Le coup de maître de Trump avec les tarifs douaniers pour quitter l’île sans une goutte de pétrole

Thibault Delacroix

Donald Trump a annoncé une offensive économique définitive contre Cuba en imposant des tarifs punitifs à tout pays qui vend du pétrole à l’île. Cette mesure, qualifiée d’« étranglement » financier, vise à couper le dernier cordon ombilical énergétique de La Havane, obligeant ses fournisseurs traditionnels – comme le Venezuela, la Russie ou le Mexique – à choisir entre le marché cubain ou un accès privilégié à l’économie américaine. Cette décision représente un tournant radical dans la politique étrangère de Washington, élevant l’embargo commercial à une dimension de chasse mondiale à l’énergie avec des conséquences dévastatrices pour la population civile.

Cette annonce a provoqué une onde de choc immédiate sur les marchés du fret et dans les ministères des Affaires étrangères alliés, qui voient comment les États-Unis utilisent leur pouvoir tarifaire comme une arme de pression politique directe. Pour le gouvernement cubain, cette mesure représente le pire scénario possible en pleine crise du black-out et les pénuries de carburant, car cela rend toute expédition de pétrole brut plus coûteuse sur le plan logistique et fait fuir les compagnies maritimes internationales par crainte de représailles de la part du Trésor américain. Le message de Trump est clair : tout baril arrivant dans un port cubain aura un coût tarifaire qui rendra l’opération économiquement non viable pour le pays exportateur.

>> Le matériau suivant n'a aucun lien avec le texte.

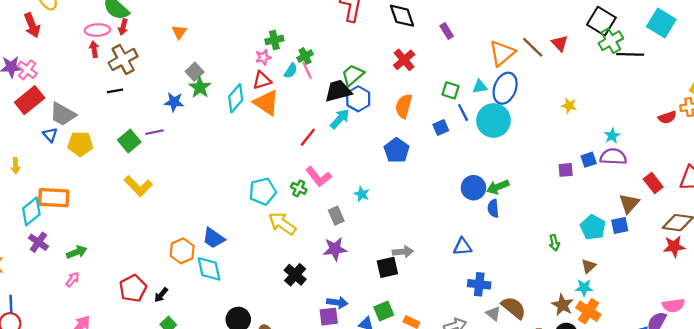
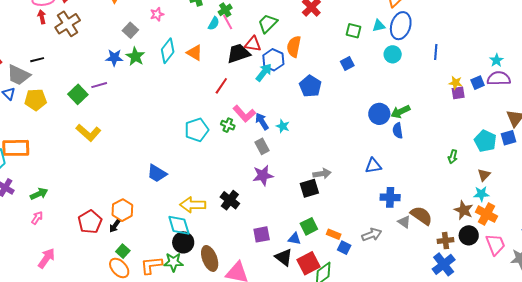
pink star: (263, 57) -> (157, 14), moved
red triangle: (262, 80) -> (253, 44), moved, turned 30
green star: (200, 87) -> (135, 56), moved
black line: (115, 91) -> (37, 60), moved
black trapezoid: (338, 91) -> (239, 53), moved
blue hexagon: (358, 99) -> (273, 60), moved
orange triangle: (266, 103) -> (195, 53), size x0.7
orange semicircle: (404, 106) -> (294, 47), moved
yellow star: (569, 106) -> (456, 83), moved
blue line: (463, 113) -> (436, 52), moved, turned 35
cyan arrow: (340, 119) -> (264, 72), moved
cyan circle: (493, 120) -> (393, 54), size x0.6
red line: (308, 137) -> (221, 86), moved
yellow arrow: (282, 224) -> (193, 205), moved, turned -30
green arrow: (554, 243) -> (453, 157), turned 32
orange hexagon: (182, 251) -> (122, 210), moved
cyan diamond: (209, 269) -> (179, 225), moved
blue arrow: (337, 302) -> (262, 121), moved, turned -126

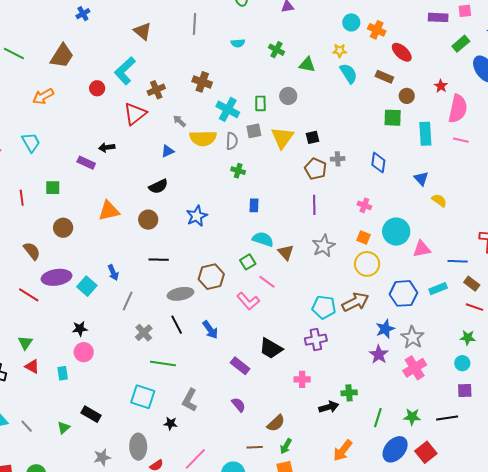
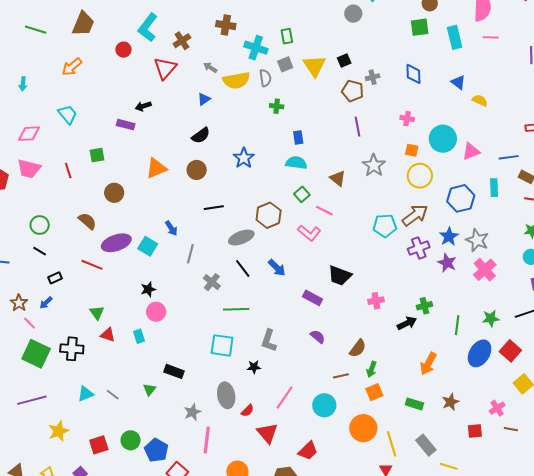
gray circle: (288, 96) -> (353, 14), moved
cyan semicircle: (263, 239) -> (296, 163), moved
cyan rectangle: (438, 289) -> (494, 188), turned -60
purple cross: (316, 340) -> (419, 248), moved

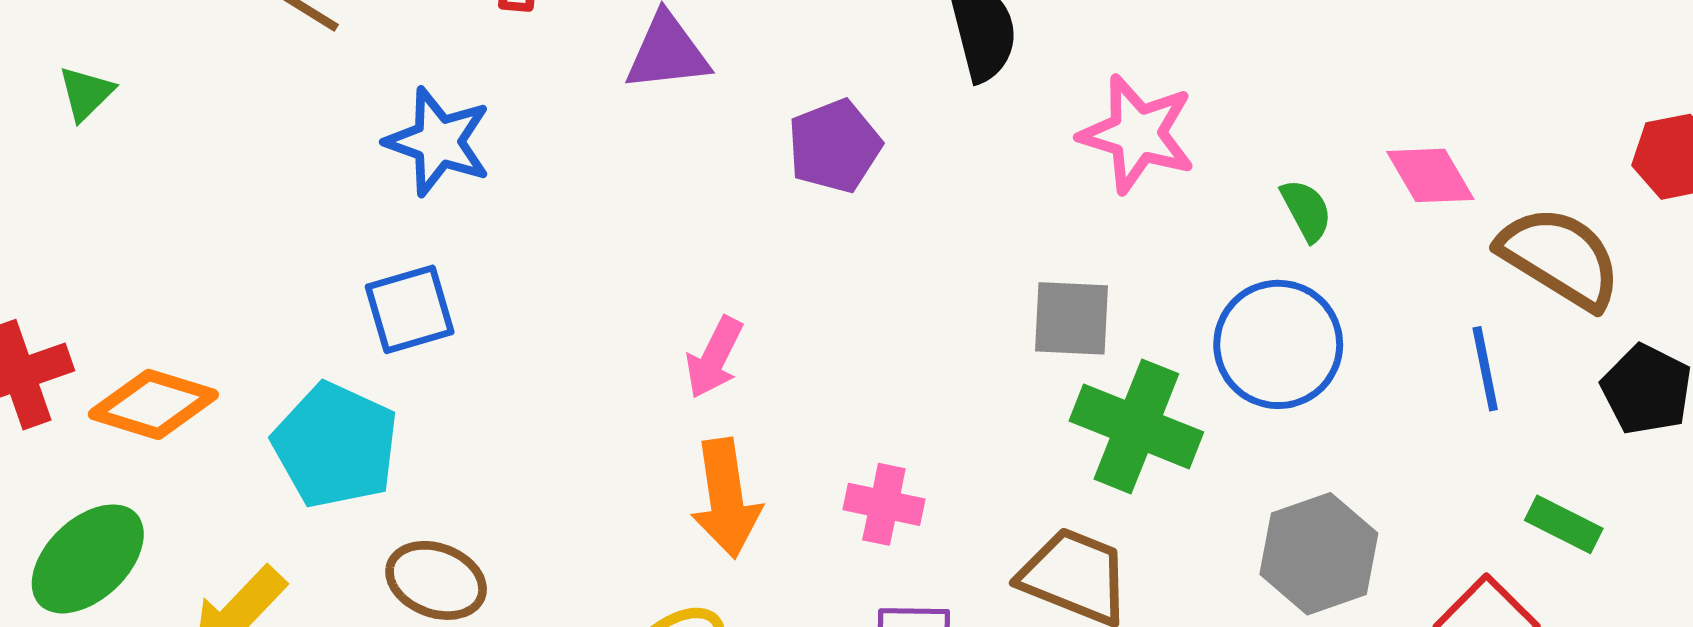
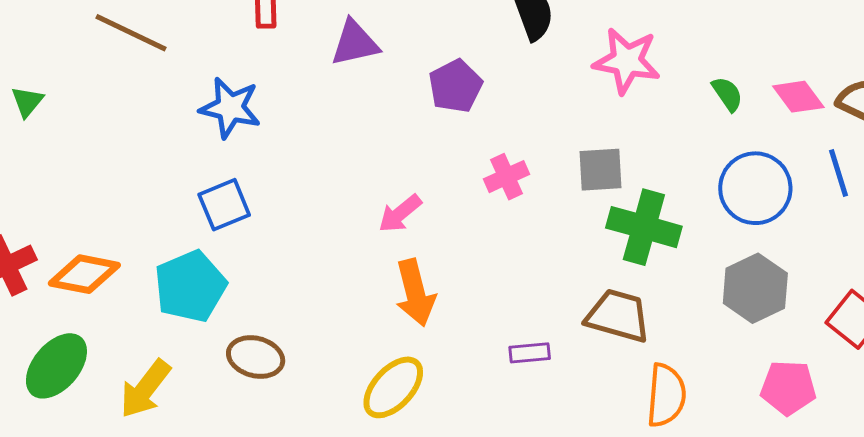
pink diamond: (1430, 175) -> (798, 97), moved
blue circle: (1278, 344) -> (755, 188), moved
pink arrow: (714, 358) -> (400, 214), turned 30
cyan pentagon: (336, 445) -> (190, 286), turned 30
pink cross: (884, 504) -> (506, 177), moved, turned -30

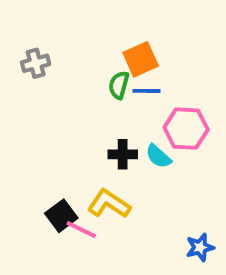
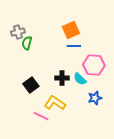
green semicircle: (119, 85) -> (27, 43), moved
black square: (61, 216) -> (31, 85), moved
blue star: (200, 247) -> (95, 98), moved

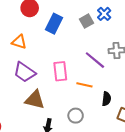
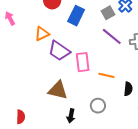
orange triangle: (19, 42) -> (42, 34), turned -42
purple line: (95, 60) -> (112, 36), moved
purple trapezoid: (25, 72) -> (59, 51), moved

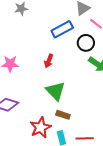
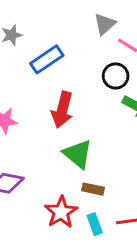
blue rectangle: (62, 29) -> (47, 59), moved
red arrow: (49, 61) -> (62, 110), size x1.6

Sur le plan géopolitique, cette mesure vise à accélérer un changement de régime en étouffant ses ressources de base, une stratégie qui suscite déjà de vives critiques au sein de l’Union européenne et d’autres organisations internationales. Cependant, l’administration Trump défend que c’est le seul moyen de couper le financement du système cubainaffirmant que le contrôle étatique du carburant est l’épine dorsale de la permanence du gouvernement au pouvoir. La réalité dans les rues de l’île laisse présager un effondrement imminent des services publics, tandis que le reste du monde regarde les tarifs douaniers devenir le nouveau mur diplomatique du 21e siècle.

Le piège tarifaire : le pétrole comme monnaie de punition

La tactique de Washington n’interdit pas directement la vente de pétrole, mais la taxe de telle manière qu’elle détruit la marge bénéficiaire de toute compagnie pétrolière internationale. En imposant droits de douane sur les produits des pays exportateursTrump crée une barrière à l’entrée sur le marché américain que personne n’est prêt à franchir pour un contrat avec Cuba. Il s’agit d’une opération d’ingénierie financière qui transfère le poids de la sanction vers des pays tiers, faisant de l’île un « partenaire toxique » pour toute nation qui dépend de ses exportations vers les États-Unis.

Cette politique de « pression maximale » a été accueillie avec enthousiasme par les secteurs les plus durs de l’exil à Miami, mais avec crainte par les analystes énergétiques qui prévoient un tension croissante dans les Caraïbes. Il est fascinant, et en même temps terrifiant, de voir comment un simple décret tarifaire peut arrêter des navires au milieu de l’océan, les obligeant à dévier leur route pour éviter les stigmates commerciaux de Washington. Cuba, déjà aux prises avec une infrastructure énergétique obsolète, est désormais confrontée à une panne logistique qui pourrait laisser ses villes dans l’obscurité permanente.

Le Mexique et le Venezuela à la croisée des chemins énergétiques

Les fournisseurs historiques de l’île se retrouvent désormais confrontés à un dilemme de survie commerciale qui marquera leurs relations avec la Maison Blanche pour les années à venir. Les pays qui ont traditionnellement soutenu Cuba en lui envoyant du pétrole brut à des prix subventionnés doivent désormais calculez le coût réel de votre solidarité contre les tarifs douaniers de Trump. Cette mesure met à l’épreuve la souveraineté énergétique de la région, démontrant que le contrôle des routes commerciales des États-Unis continue d’être l’outil de persuasion le plus puissant de la planète, capable de briser des alliances idéologiques vieilles de plusieurs décennies.

L’impact ne se limite pas seulement au pétrole brut, mais touche également tous les produits dérivés nécessaires à l’industrie et à l’agriculture cubaines. Si les pays voisins cèdent à la pression, production alimentaire et transports publics sur l’île s’arrêteront net, créant une crise humanitaire aux proportions imprévisibles. Il s’agit d’un échec et mat économique qui utilise le libre-échange (ou ses restrictions) comme l’instance où le sort de millions de personnes est décidé sans tirer une seule balle, mais avec la même force qu’un siège militaire.